A Generative Model For Electron Paths
This work addresses the challenge of interpretable and constrained reaction prediction for chemists, though it is incremental as it builds on existing datasets and methods.
The paper tackled the problem of predicting electron movement in chemical reactions by proposing ELECTRO, a model that learns sequences from raw reaction data, achieving excellent performance on a subset of the USPTO dataset and recovering basic chemistry knowledge without explicit training.
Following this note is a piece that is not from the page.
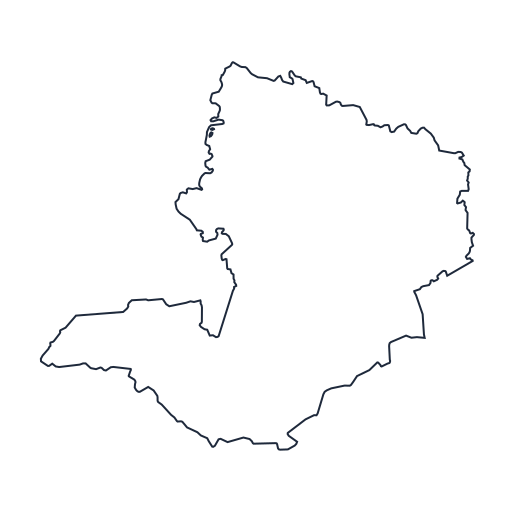 outline of Tyumen', rotated 178°
{"feature_id": "RUS-2398", "entity_name": "Tyumen'", "entity_type": "Region", "adm_level": 1, "iso_a3": "RUS", "parent_name": "Russia", "parent_adm1": "", "projection": "orthographic", "projection_center": [69.281, 57.561], "detail": "fine", "context": "isolated", "style": "outline", "palette": "slate", "viewbox_px": 512, "rotation_deg": 178, "n_neighbors": 0, "source": "natural_earth", "source_scale": "10m", "svg_char_len": 6027}
<svg xmlns="http://www.w3.org/2000/svg" viewBox="0 0 512 512"><g transform="rotate(178 256 256)"><path d="M225.5,435.2L224.6,433.4L223.8,431.0L222.7,429.4L213.8,426.5L212.6,427.6L213.3,431.5L214.0,432.3L216.0,433.5L216.3,436.5L216.2,437.9L215.7,438.9L214.6,439.6L213.5,439.1L211.0,435.1L210.0,434.2L205.0,433.0L204.5,431.7L200.3,430.0L199.2,427.2L193.7,428.9L192.8,428.5L192.4,427.7L191.5,423.6L186.9,421.6L186.4,417.3L185.9,416.0L185.2,415.6L183.2,415.9L179.8,413.9L180.6,404.8L180.0,404.0L177.5,404.0L170.7,407.4L169.3,407.5L167.1,406.8L166.3,406.0L165.9,404.4L165.0,403.2L164.1,402.9L153.6,403.4L147.1,401.3L140.8,388.2L140.6,386.7L141.2,383.5L140.9,383.2L138.5,382.9L134.2,383.7L133.5,383.4L133.3,382.6L132.8,382.3L129.7,381.9L127.1,380.3L125.0,381.0L123.2,382.2L119.6,382.3L118.7,381.8L117.4,375.9L116.1,375.1L113.6,375.5L111.4,378.4L109.3,380.1L103.5,382.5L102.2,382.3L101.6,381.7L100.1,378.2L97.6,375.7L96.5,373.6L91.5,372.6L90.4,373.1L89.4,375.1L86.9,377.6L85.1,378.4L83.6,378.4L82.3,376.8L77.0,372.2L74.2,368.1L73.5,365.3L70.1,360.2L69.2,355.0L54.5,351.8L53.2,351.8L50.3,353.0L47.8,352.8L46.6,352.1L44.9,349.1L47.1,347.7L49.2,347.3L49.3,346.3L46.4,345.3L45.5,342.9L44.6,341.7L44.3,339.5L39.3,335.0L39.6,333.1L40.9,332.1L40.9,329.1L41.6,328.0L41.7,325.8L42.4,324.1L40.9,322.0L41.6,320.1L41.1,315.4L41.8,313.7L48.2,313.9L49.7,313.3L50.2,310.1L52.7,306.3L53.2,301.9L52.7,301.5L49.4,302.3L47.4,304.1L45.7,302.7L45.6,302.2L46.0,299.7L44.4,297.5L44.9,295.2L44.9,294.4L43.1,291.8L43.1,290.9L44.0,276.2L43.5,275.2L42.1,274.1L41.1,271.3L40.4,271.0L38.6,271.6L37.4,270.3L37.5,269.5L40.0,266.9L40.1,265.4L39.8,262.2L38.7,258.7L41.7,256.6L42.0,253.7L42.5,252.3L43.3,251.1L45.6,249.0L46.3,247.8L45.1,245.7L42.3,246.3L41.6,245.2L39.7,244.1L39.6,243.5L65.6,229.6L66.9,233.9L67.3,234.3L68.9,234.6L70.1,234.2L75.3,229.9L75.5,228.8L74.7,227.1L75.8,225.9L79.2,224.5L80.4,225.6L81.7,225.6L82.3,225.1L82.6,222.9L84.1,220.9L89.9,220.0L91.8,219.2L93.4,217.1L99.1,215.4L99.1,214.7L97.4,211.2L91.5,192.0L90.9,171.7L90.3,168.3L98.0,169.3L103.5,168.9L108.8,171.2L124.1,165.3L125.4,164.3L125.9,162.9L126.1,161.3L125.9,147.8L125.6,146.4L126.0,144.9L126.4,144.4L128.3,143.9L134.3,141.2L135.0,141.5L135.4,142.6L137.6,145.2L138.5,145.4L146.7,138.0L159.2,132.5L163.2,126.9L165.6,123.8L166.8,123.1L172.0,123.4L185.4,121.1L189.9,119.3L192.1,117.9L193.5,115.4L199.9,96.5L201.1,94.7L203.5,94.9L212.2,91.0L230.4,78.1L230.6,77.0L229.6,75.2L221.4,68.9L222.3,66.8L223.9,65.2L230.9,61.6L238.7,61.6L240.0,62.0L240.7,63.0L241.5,67.3L242.0,68.1L243.3,68.3L265.0,68.5L265.7,69.1L266.6,71.0L268.8,73.3L274.9,75.0L290.9,71.0L297.7,74.5L298.5,74.4L299.8,74.1L303.7,67.8L305.4,66.8L306.4,67.0L309.7,72.6L311.1,75.6L317.4,78.6L320.7,81.9L330.9,87.1L335.4,92.9L336.7,93.4L340.2,93.3L340.8,93.8L343.2,97.5L346.4,100.2L355.4,110.8L358.9,113.5L359.4,114.7L359.3,118.3L359.5,119.7L363.0,125.2L368.3,128.9L376.9,124.3L378.3,124.4L379.6,125.3L380.6,126.5L381.8,128.8L381.4,132.1L380.8,134.2L381.1,135.4L381.9,136.7L387.3,140.2L387.4,140.7L385.9,144.7L385.0,146.6L385.2,147.5L402.4,150.1L405.0,149.9L410.0,146.8L411.9,147.3L414.2,149.6L415.4,150.0L419.8,148.5L424.6,149.6L425.5,150.1L430.0,154.6L432.6,154.7L436.0,153.6L456.6,151.9L460.0,152.6L463.4,155.5L466.6,153.4L467.8,153.4L474.5,158.2L474.6,160.8L472.7,164.0L466.7,170.4L465.7,172.4L464.7,173.1L464.5,174.1L464.7,175.9L464.4,176.7L462.0,177.3L460.9,178.1L454.9,185.3L454.3,186.5L454.5,187.8L454.1,188.6L448.8,191.0L438.0,202.7L390.7,204.7L386.6,208.1L385.4,210.0L385.6,211.5L384.7,213.5L381.7,216.1L367.4,216.4L365.3,215.5L351.5,216.3L350.5,215.9L347.4,210.9L344.4,208.8L327.4,211.7L323.1,213.0L319.6,212.2L313.2,213.6L312.9,212.6L313.0,210.4L312.1,208.6L311.8,206.5L312.4,192.4L312.7,191.2L314.3,190.1L314.7,188.8L313.5,187.1L310.0,184.6L307.3,184.0L305.0,178.1L301.8,178.3L298.8,176.3L297.2,176.5L296.1,177.3L280.3,222.0L279.0,224.2L279.0,225.8L276.8,226.8L276.9,228.0L278.6,230.6L278.4,232.4L279.2,234.1L279.1,238.3L281.1,239.7L282.0,243.5L284.8,244.0L285.2,244.7L285.6,253.8L286.4,254.1L289.4,253.0L290.0,253.4L290.4,254.9L290.6,257.8L290.3,258.9L279.7,267.9L279.3,268.7L279.6,269.9L282.5,276.7L285.4,279.1L288.5,279.3L289.4,279.8L289.2,281.0L287.5,282.7L287.3,283.7L287.6,284.4L292.7,284.9L294.0,284.4L294.8,283.6L295.1,282.4L295.0,281.5L293.9,280.4L293.7,278.6L295.6,274.8L302.5,273.2L304.3,272.0L308.4,272.8L308.7,273.9L308.4,276.3L309.9,277.3L310.6,279.3L310.4,280.0L308.4,280.6L308.3,281.5L308.4,282.1L309.8,283.2L314.2,283.7L314.7,285.0L320.9,294.6L329.7,300.8L331.9,303.1L333.7,306.0L334.5,310.4L334.6,312.7L331.5,315.5L329.9,320.9L329.1,321.6L326.9,322.2L323.6,321.0L322.8,322.1L322.8,324.8L321.2,326.0L316.9,325.1L313.0,325.9L308.1,324.0L307.5,324.5L307.7,325.5L309.7,327.4L310.3,328.9L310.2,330.8L309.2,334.6L308.1,336.6L307.1,338.0L304.6,340.3L303.7,340.7L299.0,340.3L297.5,341.0L296.2,342.7L296.0,343.6L296.6,344.6L299.6,343.9L301.3,346.1L302.7,346.9L303.3,347.9L303.5,350.7L303.0,352.5L298.9,353.9L296.1,356.8L296.0,357.3L296.8,359.4L297.8,359.9L298.9,359.7L299.7,361.0L299.4,362.5L298.1,364.3L298.9,367.6L301.4,368.7L302.6,369.8L302.6,371.4L300.9,378.7L300.7,381.6L298.4,386.4L296.4,388.2L285.2,389.1L283.8,389.6L283.6,390.6L284.1,392.4L284.9,392.9L288.6,393.6L294.0,392.1L296.1,392.2L296.7,393.4L295.2,395.0L292.8,396.0L290.6,395.4L288.8,396.7L288.8,399.2L287.1,402.6L286.9,403.9L287.0,406.2L287.5,407.1L291.0,410.0L294.3,410.2L295.1,410.9L296.2,413.3L294.6,418.7L293.9,419.9L287.5,421.5L284.7,425.8L284.0,427.3L283.9,428.7L284.4,430.8L285.5,433.0L285.4,434.1L284.1,437.0L284.0,437.9L282.8,438.1L281.0,441.1L280.4,442.4L280.2,444.3L275.8,446.3L274.8,447.0L273.4,449.6L272.6,450.4L271.8,450.3L265.4,446.1L263.7,445.4L260.0,445.1L258.7,444.2L254.9,439.0L253.6,437.8L247.8,434.5L238.8,433.3L232.3,430.4L231.2,430.7L227.4,434.6L225.5,435.2ZM296.3,381.1L297.0,380.8L297.9,379.3L298.3,377.8L298.1,376.9L296.9,377.3L295.6,378.9L295.2,380.4L296.3,381.1ZM294.8,385.2L295.8,385.0L296.7,384.4L296.6,384.0L295.3,383.5L293.5,384.2L293.6,384.6L294.8,385.2Z" fill="none" stroke="#1e293b" stroke-width="2"/></g></svg>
Chemical reactions can be described as the stepwise redistribution of electrons in molecules. As such, reactions are often depicted using `arrow-pushing' diagrams which show this movement as a sequence of arrows. We propose an electron path prediction model (ELECTRO) to learn these sequences directly from raw reaction data. Instead of predicting product molecules directly from reactant molecules in one shot, learning a model of electron movement has the benefits of (a) being easy for chemists to interpret, (b) incorporating constraints of chemistry, such as balanced atom counts before and after the reaction, and (c) naturally encoding the sparsity of chemical reactions, which usually involve changes in only a small number of atoms in the reactants.We design a method to extract approximate reaction paths from any dataset of atom-mapped reaction SMILES strings. Our model achieves excellent performance on an important subset of the USPTO reaction dataset, comparing favorably to the strongest baselines. Furthermore, we show that our model recovers a basic knowledge of chemistry without being explicitly trained to do so.